Exercise prompt: In the data below, find each line that contains the word "door" and copy it.

Material supplied:
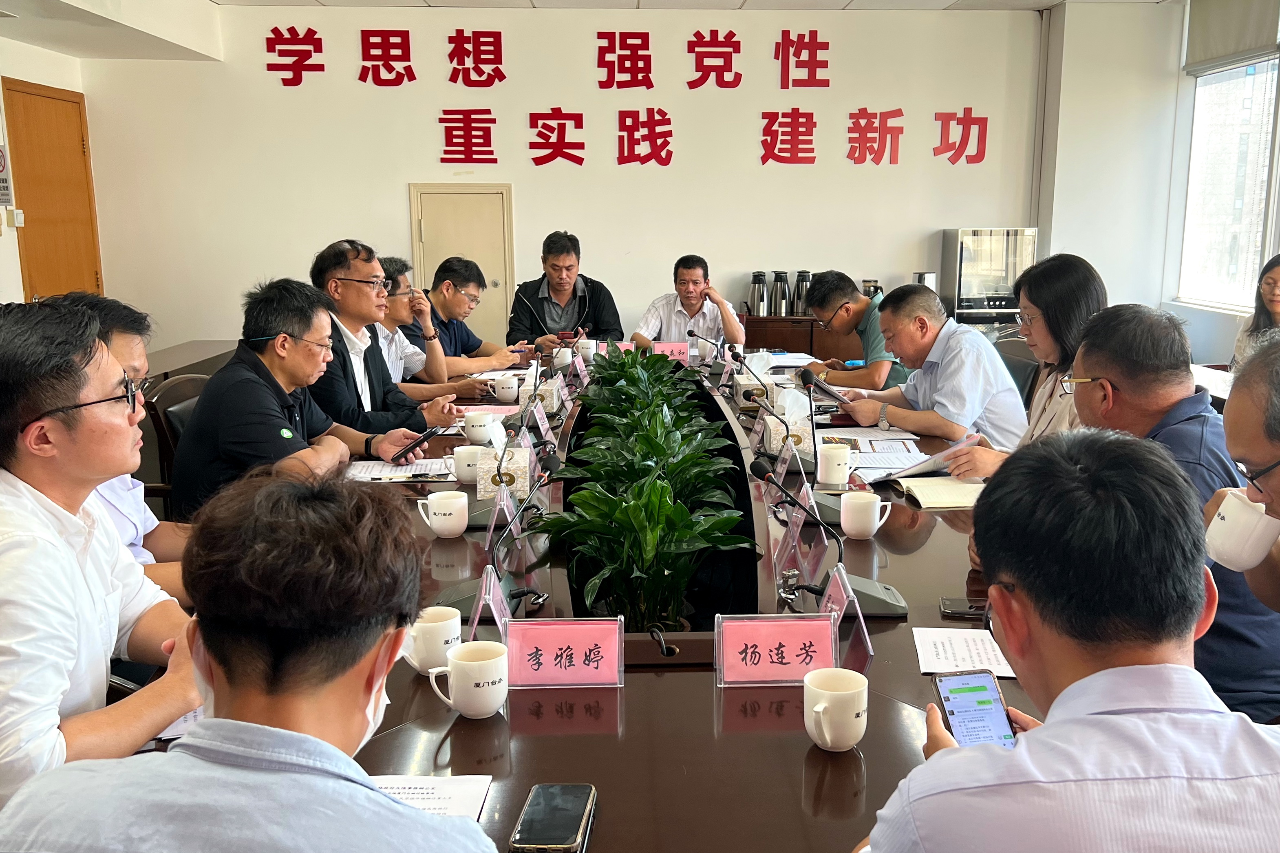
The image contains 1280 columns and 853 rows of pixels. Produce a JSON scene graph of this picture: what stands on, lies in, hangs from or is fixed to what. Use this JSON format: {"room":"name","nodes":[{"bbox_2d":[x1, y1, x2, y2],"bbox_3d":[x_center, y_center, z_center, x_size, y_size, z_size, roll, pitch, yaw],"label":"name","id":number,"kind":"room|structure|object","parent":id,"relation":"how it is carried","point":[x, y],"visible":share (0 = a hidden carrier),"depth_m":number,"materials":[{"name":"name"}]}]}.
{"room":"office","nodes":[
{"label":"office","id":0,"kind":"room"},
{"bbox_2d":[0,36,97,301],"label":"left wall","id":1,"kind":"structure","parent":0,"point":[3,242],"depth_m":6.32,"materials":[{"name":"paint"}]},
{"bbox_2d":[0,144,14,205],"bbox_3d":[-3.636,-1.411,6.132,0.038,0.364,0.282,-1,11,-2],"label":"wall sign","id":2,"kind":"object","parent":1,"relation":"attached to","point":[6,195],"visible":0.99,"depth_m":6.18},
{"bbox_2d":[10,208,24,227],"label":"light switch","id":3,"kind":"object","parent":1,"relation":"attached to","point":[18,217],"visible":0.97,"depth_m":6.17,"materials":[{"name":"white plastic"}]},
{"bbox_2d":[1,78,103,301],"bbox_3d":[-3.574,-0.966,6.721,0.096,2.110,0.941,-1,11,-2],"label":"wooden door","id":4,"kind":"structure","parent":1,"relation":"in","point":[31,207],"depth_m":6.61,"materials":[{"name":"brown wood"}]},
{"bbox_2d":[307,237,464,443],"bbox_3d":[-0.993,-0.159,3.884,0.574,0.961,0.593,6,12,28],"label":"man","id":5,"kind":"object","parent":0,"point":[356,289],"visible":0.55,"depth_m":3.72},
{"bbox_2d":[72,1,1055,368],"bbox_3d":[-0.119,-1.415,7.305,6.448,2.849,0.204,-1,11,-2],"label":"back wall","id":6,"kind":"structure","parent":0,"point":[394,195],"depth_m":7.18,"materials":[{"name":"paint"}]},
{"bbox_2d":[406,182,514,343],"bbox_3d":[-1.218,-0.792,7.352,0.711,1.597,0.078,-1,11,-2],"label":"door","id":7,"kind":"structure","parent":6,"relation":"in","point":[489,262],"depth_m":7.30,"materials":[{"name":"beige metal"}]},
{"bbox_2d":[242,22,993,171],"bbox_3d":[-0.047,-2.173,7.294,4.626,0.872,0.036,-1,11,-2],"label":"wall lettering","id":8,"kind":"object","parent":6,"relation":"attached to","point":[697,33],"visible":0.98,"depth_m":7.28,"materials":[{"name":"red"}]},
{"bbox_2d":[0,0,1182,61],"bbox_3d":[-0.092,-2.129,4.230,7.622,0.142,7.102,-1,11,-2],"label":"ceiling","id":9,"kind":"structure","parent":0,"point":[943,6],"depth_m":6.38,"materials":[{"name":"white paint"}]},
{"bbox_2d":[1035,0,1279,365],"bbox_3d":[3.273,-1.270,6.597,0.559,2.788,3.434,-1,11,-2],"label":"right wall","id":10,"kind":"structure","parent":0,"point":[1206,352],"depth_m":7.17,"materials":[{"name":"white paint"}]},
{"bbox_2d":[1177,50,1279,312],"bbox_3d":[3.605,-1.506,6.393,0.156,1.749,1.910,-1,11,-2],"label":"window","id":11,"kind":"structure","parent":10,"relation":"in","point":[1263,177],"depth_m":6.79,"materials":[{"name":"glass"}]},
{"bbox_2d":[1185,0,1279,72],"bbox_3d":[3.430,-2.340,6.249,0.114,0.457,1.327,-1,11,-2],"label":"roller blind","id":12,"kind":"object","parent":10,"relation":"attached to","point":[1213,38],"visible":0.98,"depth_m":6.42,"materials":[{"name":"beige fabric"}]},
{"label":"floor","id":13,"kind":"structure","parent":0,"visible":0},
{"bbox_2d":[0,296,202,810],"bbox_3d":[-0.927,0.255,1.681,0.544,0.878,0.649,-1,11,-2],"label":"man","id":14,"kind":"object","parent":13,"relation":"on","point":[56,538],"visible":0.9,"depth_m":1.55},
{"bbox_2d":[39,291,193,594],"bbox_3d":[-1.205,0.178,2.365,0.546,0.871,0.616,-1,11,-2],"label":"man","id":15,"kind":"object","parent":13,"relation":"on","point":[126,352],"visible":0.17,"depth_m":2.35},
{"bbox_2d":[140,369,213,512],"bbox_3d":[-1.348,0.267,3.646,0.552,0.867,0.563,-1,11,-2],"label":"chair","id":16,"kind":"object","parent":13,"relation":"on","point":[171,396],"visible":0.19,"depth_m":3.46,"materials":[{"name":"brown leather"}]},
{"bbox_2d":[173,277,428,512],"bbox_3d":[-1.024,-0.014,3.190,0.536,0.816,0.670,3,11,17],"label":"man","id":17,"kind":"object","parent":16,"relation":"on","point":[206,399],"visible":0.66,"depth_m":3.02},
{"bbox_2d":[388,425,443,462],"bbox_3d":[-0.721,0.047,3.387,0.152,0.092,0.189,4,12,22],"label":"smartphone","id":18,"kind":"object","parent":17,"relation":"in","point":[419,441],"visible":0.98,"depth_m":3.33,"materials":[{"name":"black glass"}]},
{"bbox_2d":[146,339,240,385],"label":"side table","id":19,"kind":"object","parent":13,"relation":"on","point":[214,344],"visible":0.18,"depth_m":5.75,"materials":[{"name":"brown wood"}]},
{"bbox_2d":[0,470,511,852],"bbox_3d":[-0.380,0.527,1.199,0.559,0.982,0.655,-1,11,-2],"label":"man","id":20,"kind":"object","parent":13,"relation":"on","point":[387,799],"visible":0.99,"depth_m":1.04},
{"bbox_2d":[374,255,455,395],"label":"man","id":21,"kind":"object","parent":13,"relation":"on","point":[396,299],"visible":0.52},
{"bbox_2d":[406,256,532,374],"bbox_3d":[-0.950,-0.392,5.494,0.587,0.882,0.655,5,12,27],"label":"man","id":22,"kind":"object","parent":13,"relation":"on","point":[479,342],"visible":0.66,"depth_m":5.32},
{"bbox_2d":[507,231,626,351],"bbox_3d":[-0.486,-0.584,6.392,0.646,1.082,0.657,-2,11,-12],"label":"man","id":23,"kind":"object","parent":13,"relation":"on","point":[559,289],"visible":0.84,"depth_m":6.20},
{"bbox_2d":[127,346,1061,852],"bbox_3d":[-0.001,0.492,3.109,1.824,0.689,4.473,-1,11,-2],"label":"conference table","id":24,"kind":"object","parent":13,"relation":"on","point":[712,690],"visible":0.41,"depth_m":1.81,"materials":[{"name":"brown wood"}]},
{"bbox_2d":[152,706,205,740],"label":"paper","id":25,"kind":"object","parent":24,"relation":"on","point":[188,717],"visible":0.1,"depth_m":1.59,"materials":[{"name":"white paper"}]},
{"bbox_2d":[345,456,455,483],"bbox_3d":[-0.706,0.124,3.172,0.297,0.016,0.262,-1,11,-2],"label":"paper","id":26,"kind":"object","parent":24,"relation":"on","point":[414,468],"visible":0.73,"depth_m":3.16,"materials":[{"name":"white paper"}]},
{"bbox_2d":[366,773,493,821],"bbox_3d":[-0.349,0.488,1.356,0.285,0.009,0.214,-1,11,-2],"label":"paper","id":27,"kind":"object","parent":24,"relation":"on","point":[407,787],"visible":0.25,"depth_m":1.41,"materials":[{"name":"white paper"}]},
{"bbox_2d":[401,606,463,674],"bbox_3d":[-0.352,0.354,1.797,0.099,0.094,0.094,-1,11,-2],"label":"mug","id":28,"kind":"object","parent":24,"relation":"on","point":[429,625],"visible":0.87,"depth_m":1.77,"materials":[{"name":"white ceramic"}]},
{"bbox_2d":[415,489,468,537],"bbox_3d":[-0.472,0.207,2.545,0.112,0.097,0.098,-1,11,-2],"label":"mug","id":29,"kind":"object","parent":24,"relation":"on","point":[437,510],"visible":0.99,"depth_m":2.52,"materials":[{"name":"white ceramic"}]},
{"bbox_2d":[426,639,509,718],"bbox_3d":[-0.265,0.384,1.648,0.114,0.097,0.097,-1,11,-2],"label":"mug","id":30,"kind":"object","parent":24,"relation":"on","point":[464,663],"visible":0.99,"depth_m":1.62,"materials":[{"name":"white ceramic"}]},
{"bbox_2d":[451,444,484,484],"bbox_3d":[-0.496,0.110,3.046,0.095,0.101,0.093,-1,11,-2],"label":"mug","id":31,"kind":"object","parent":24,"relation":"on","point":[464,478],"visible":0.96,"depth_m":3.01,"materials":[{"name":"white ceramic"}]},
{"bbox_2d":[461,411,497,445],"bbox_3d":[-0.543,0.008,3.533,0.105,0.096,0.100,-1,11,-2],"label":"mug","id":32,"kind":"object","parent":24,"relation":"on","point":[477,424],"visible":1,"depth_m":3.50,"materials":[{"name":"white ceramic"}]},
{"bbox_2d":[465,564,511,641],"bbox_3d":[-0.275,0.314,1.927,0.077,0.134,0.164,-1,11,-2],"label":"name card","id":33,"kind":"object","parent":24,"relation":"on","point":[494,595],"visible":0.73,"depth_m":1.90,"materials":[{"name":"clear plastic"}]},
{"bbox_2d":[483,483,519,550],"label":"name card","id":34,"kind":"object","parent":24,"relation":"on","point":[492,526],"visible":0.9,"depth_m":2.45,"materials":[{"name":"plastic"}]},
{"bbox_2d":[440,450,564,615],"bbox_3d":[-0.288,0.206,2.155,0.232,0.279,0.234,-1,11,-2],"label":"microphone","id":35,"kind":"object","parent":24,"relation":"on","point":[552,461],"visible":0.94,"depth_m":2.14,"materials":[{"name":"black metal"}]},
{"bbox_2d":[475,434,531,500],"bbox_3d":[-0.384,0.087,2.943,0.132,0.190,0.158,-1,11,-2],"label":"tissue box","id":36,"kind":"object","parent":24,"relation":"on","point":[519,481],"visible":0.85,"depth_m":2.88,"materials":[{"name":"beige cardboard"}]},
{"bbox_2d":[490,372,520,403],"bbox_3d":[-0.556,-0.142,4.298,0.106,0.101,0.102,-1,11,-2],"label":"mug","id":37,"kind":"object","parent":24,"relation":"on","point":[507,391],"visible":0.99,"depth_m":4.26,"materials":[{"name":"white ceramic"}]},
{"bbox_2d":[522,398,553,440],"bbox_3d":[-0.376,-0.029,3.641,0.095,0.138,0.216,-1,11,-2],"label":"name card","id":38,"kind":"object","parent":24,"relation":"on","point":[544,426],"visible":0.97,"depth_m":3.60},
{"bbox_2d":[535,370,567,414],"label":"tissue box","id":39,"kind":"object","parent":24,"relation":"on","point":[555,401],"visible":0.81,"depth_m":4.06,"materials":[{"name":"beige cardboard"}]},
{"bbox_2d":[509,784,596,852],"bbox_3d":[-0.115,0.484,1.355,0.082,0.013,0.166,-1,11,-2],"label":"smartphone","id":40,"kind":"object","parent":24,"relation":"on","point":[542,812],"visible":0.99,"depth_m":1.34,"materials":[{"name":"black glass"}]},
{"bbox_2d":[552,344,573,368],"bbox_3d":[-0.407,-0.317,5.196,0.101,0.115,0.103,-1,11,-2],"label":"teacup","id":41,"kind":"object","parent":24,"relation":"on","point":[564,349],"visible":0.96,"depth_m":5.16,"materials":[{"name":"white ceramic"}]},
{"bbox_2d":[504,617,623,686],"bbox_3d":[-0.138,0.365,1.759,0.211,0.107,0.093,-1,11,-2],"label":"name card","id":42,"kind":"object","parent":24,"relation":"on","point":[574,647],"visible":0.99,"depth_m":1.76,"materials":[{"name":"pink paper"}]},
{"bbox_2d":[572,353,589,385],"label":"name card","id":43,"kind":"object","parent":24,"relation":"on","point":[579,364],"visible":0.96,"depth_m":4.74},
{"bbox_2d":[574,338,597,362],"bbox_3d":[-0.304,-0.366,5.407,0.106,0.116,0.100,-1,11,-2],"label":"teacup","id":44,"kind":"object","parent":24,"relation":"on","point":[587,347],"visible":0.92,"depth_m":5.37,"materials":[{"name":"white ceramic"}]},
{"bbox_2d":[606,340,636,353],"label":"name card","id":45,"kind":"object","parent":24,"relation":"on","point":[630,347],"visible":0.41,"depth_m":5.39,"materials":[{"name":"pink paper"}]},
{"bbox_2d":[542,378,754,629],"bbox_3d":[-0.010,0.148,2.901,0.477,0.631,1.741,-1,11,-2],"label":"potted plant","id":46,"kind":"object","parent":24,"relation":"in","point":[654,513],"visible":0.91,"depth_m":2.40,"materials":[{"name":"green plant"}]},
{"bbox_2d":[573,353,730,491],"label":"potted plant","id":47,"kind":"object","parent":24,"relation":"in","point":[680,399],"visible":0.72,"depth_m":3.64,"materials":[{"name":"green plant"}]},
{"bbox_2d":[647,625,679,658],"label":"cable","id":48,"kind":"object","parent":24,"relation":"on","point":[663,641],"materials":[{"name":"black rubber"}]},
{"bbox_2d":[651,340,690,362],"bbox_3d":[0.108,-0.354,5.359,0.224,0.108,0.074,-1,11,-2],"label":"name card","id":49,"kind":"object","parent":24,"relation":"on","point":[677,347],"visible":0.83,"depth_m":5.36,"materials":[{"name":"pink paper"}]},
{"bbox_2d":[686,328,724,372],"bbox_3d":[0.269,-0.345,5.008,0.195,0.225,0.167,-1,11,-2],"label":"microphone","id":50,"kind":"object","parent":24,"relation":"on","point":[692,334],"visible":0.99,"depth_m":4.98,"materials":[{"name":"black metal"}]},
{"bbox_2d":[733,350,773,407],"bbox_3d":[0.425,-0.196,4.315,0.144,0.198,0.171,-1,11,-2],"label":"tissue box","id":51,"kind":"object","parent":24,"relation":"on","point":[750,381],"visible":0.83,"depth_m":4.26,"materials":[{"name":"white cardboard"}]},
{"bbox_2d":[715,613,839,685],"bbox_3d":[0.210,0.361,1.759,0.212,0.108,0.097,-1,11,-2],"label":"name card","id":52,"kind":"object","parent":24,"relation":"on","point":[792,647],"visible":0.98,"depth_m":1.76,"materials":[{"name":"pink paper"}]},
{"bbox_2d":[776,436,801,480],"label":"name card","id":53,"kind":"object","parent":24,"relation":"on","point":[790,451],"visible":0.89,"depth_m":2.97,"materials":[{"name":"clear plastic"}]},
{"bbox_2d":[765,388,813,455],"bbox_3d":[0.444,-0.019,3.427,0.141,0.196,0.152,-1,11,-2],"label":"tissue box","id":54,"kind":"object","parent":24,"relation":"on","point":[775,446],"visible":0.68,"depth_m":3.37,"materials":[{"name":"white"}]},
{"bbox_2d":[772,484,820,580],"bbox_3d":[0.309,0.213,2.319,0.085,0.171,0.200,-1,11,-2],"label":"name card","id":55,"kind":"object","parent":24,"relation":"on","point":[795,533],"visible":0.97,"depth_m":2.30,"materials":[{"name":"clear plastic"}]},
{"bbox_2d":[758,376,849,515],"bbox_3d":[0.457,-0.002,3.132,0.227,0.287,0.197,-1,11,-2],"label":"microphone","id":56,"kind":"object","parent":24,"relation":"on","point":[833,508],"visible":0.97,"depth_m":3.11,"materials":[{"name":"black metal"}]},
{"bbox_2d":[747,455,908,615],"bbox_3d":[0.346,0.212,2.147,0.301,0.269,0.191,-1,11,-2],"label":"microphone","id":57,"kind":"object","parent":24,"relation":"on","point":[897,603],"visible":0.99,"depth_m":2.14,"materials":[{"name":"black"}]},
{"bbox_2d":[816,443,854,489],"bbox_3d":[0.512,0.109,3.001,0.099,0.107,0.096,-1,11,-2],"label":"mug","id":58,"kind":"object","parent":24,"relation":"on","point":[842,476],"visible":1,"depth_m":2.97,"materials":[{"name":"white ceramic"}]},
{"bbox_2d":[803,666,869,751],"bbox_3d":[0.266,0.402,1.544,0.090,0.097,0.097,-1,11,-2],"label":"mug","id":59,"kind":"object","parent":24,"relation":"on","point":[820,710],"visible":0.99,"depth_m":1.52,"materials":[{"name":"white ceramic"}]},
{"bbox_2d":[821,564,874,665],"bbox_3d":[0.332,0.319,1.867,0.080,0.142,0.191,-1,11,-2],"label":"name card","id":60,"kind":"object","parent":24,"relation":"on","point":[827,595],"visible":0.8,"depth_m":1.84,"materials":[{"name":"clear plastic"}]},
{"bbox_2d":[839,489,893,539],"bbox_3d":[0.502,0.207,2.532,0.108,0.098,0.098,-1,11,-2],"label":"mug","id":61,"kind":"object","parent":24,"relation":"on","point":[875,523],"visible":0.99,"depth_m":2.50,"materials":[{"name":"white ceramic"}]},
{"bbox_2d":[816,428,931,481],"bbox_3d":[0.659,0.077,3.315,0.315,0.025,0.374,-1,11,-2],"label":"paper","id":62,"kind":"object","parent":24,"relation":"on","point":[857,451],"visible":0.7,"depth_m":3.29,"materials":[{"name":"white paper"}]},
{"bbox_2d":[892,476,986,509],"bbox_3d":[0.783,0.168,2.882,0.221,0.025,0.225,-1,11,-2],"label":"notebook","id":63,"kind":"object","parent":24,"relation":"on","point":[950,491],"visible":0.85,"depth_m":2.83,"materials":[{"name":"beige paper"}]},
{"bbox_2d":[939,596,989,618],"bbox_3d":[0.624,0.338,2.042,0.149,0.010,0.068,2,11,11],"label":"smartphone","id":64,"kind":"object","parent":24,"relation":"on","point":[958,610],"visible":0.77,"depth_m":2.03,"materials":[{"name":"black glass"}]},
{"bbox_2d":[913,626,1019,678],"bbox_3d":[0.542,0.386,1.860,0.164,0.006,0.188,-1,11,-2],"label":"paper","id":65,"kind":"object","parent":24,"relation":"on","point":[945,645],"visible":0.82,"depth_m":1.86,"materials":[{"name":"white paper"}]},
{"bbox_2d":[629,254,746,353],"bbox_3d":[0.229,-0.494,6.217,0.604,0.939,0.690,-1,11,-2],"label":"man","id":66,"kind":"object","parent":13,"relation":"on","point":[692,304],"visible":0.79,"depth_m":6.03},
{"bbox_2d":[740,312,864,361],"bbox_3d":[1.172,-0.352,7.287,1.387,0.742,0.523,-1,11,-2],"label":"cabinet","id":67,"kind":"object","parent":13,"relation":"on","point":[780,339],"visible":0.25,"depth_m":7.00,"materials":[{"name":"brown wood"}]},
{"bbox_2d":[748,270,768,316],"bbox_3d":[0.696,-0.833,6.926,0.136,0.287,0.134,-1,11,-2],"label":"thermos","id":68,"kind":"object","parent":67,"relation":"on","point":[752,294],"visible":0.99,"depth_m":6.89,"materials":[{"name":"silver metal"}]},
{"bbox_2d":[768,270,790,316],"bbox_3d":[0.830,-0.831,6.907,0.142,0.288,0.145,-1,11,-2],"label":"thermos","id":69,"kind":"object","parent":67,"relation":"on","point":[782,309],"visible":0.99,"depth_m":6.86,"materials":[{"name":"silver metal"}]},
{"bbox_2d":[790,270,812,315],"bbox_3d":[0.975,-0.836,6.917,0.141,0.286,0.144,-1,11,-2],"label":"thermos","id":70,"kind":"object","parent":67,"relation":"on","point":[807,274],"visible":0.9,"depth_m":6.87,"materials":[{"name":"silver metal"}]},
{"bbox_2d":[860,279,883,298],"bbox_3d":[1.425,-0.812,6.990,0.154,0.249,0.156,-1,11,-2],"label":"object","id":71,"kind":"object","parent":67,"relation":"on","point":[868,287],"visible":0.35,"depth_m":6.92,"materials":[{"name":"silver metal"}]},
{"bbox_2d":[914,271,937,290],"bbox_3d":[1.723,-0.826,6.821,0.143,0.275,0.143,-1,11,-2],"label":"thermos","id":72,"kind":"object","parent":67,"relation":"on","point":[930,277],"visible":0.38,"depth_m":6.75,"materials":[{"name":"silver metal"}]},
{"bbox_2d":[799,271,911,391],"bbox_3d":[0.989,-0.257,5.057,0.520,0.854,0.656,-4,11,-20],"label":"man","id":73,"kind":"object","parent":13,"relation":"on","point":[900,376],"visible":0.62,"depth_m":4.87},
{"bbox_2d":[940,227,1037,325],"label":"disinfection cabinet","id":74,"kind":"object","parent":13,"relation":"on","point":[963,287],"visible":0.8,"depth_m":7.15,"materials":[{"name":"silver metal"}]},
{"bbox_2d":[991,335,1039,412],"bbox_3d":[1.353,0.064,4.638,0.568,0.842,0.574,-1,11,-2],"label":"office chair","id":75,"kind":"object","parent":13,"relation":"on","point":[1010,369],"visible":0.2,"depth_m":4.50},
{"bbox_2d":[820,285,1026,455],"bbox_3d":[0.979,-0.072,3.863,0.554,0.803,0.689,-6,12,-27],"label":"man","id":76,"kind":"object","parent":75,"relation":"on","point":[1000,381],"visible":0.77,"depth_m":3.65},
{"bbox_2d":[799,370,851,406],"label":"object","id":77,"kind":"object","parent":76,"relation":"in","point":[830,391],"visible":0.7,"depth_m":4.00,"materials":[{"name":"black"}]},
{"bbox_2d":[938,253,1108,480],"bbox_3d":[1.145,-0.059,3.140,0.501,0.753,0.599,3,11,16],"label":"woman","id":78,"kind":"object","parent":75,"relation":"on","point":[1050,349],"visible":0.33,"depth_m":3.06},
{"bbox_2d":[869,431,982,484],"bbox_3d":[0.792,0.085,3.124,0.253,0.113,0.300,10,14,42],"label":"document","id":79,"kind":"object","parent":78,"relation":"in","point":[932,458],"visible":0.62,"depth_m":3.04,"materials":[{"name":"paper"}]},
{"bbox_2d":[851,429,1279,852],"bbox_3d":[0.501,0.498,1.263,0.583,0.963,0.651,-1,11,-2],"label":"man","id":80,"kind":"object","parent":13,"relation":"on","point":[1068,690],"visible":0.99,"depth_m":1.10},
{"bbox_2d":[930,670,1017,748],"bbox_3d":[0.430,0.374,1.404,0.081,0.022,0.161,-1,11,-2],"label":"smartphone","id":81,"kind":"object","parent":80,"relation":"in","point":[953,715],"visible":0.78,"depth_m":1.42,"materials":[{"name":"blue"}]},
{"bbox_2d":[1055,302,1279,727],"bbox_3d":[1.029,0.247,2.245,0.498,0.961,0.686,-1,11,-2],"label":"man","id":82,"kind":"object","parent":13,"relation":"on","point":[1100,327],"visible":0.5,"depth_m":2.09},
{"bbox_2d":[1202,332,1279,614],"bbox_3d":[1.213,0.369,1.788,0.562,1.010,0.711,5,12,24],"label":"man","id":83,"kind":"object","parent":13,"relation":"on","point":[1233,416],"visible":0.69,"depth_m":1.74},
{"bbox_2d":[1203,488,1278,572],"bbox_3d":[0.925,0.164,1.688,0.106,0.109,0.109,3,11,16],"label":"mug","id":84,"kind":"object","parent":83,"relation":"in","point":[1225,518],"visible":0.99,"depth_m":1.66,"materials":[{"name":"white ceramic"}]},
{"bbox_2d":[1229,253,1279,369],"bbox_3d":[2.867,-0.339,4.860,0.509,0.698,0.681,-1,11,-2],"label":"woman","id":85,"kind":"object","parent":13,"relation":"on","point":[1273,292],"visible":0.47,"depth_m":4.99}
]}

Response to the exercise:
{"bbox_2d":[1,78,103,301],"bbox_3d":[-3.574,-0.966,6.721,0.096,2.110,0.941,-1,11,-2],"label":"wooden door","id":4,"kind":"structure","parent":1,"relation":"in","point":[31,207],"depth_m":6.61,"materials":[{"name":"brown wood"}]},
{"bbox_2d":[406,182,514,343],"bbox_3d":[-1.218,-0.792,7.352,0.711,1.597,0.078,-1,11,-2],"label":"door","id":7,"kind":"structure","parent":6,"relation":"in","point":[489,262],"depth_m":7.30,"materials":[{"name":"beige metal"}]},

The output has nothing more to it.